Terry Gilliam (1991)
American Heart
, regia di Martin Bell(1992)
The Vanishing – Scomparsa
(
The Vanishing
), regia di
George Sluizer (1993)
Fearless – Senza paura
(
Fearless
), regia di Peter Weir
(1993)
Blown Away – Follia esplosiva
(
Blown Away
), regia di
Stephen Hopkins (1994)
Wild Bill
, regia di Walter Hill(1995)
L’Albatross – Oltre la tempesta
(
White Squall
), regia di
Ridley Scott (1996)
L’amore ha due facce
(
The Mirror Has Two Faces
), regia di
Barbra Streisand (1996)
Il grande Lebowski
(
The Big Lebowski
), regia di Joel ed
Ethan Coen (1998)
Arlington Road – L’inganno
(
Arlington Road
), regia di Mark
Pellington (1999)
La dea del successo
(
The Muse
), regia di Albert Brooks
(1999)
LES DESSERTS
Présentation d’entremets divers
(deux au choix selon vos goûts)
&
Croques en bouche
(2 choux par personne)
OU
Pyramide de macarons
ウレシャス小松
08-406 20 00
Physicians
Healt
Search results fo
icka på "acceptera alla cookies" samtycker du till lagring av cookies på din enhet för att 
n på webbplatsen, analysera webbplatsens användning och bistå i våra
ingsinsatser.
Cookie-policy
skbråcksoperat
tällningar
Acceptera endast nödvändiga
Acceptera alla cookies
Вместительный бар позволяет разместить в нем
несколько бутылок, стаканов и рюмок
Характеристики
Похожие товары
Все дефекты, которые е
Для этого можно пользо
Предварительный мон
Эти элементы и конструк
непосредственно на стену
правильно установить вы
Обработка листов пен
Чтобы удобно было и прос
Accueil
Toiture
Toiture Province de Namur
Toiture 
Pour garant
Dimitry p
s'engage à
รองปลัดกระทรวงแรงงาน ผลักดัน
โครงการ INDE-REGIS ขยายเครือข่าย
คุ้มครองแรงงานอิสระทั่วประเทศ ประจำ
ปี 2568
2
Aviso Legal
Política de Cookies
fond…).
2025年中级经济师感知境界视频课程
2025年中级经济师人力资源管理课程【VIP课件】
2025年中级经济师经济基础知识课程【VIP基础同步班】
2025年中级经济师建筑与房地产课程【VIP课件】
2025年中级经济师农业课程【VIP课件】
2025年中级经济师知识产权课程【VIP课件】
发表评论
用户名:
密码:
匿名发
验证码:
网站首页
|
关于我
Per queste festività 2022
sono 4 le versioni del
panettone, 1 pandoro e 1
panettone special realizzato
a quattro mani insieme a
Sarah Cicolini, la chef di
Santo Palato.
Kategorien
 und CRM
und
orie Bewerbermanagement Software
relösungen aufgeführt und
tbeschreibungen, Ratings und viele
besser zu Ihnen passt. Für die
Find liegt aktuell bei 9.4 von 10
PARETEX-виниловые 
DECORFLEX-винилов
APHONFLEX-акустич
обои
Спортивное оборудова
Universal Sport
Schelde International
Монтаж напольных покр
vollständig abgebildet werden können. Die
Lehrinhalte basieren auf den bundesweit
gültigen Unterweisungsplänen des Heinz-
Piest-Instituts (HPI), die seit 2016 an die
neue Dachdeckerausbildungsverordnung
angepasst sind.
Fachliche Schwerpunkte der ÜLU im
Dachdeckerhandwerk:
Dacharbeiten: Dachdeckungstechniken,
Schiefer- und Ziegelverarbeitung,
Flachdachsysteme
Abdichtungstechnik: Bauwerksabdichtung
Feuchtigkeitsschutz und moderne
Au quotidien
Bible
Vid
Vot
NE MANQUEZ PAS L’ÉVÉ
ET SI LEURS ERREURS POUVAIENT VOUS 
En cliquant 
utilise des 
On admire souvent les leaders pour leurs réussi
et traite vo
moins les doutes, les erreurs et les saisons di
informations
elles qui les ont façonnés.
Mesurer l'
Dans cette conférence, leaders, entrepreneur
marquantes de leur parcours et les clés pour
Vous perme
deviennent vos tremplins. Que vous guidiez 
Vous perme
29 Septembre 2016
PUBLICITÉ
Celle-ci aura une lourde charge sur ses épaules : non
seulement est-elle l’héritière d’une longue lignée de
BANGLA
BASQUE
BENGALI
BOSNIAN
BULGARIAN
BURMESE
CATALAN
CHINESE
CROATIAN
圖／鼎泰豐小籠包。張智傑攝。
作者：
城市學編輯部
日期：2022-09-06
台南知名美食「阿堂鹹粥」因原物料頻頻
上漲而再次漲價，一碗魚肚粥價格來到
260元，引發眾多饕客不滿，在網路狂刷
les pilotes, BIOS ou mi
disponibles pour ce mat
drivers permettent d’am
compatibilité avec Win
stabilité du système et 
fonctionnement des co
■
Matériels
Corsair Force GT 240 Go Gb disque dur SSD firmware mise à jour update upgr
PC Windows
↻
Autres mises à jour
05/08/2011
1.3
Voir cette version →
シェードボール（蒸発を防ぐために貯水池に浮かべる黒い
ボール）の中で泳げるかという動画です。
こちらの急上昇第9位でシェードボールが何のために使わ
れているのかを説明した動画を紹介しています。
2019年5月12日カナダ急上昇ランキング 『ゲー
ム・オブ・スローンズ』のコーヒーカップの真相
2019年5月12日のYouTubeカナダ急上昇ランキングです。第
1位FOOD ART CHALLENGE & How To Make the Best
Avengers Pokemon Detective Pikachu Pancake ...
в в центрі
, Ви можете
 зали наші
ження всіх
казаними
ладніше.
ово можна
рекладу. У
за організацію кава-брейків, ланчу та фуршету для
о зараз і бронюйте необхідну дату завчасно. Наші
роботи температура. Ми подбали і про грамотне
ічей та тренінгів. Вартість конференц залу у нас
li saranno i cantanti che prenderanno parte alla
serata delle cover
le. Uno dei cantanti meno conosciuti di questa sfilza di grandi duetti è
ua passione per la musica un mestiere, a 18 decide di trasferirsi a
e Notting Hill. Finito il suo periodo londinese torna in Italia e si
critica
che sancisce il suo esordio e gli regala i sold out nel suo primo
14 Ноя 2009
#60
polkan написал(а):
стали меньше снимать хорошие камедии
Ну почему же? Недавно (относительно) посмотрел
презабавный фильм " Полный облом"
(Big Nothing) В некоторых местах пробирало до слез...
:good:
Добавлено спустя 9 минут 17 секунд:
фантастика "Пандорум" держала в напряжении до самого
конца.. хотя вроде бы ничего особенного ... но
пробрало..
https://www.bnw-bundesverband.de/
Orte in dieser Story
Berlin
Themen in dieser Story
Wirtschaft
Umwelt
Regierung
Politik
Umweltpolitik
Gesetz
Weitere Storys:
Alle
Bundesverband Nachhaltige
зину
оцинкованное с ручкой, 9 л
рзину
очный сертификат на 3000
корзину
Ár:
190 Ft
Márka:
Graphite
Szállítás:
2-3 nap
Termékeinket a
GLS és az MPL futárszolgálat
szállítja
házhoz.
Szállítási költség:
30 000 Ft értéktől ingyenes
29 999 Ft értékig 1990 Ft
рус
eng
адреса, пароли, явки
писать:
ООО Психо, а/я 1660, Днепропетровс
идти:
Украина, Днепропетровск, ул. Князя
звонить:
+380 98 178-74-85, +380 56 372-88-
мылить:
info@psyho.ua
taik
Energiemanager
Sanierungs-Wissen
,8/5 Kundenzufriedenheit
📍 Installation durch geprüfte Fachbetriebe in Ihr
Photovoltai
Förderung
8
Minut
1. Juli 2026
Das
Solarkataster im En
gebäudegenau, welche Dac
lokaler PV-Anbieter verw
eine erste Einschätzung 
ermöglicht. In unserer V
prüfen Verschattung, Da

###

• **WHAT YOU NEED TO DO**:
Please repeat the line that contains "30 000 Ft értéktől ingyenes" and every line after it through the end of the material above, exactly and with nothing added.

• **FINISHED TASK**:
30 000 Ft értéktől ingyenes
29 999 Ft értékig 1990 Ft
рус
eng
адреса, пароли, явки
писать:
ООО Психо, а/я 1660, Днепропетровс
идти:
Украина, Днепропетровск, ул. Князя
звонить:
+380 98 178-74-85, +380 56 372-88-
мылить:
info@psyho.ua
taik
Energiemanager
Sanierungs-Wissen
,8/5 Kundenzufriedenheit
📍 Installation durch geprüfte Fachbetriebe in Ihr
Photovoltai
Förderung
8
Minut
1. Juli 2026
Das
Solarkataster im En
gebäudegenau, welche Dac
lokaler PV-Anbieter verw
eine erste Einschätzung 
ermöglicht. In unserer V
prüfen Verschattung, Da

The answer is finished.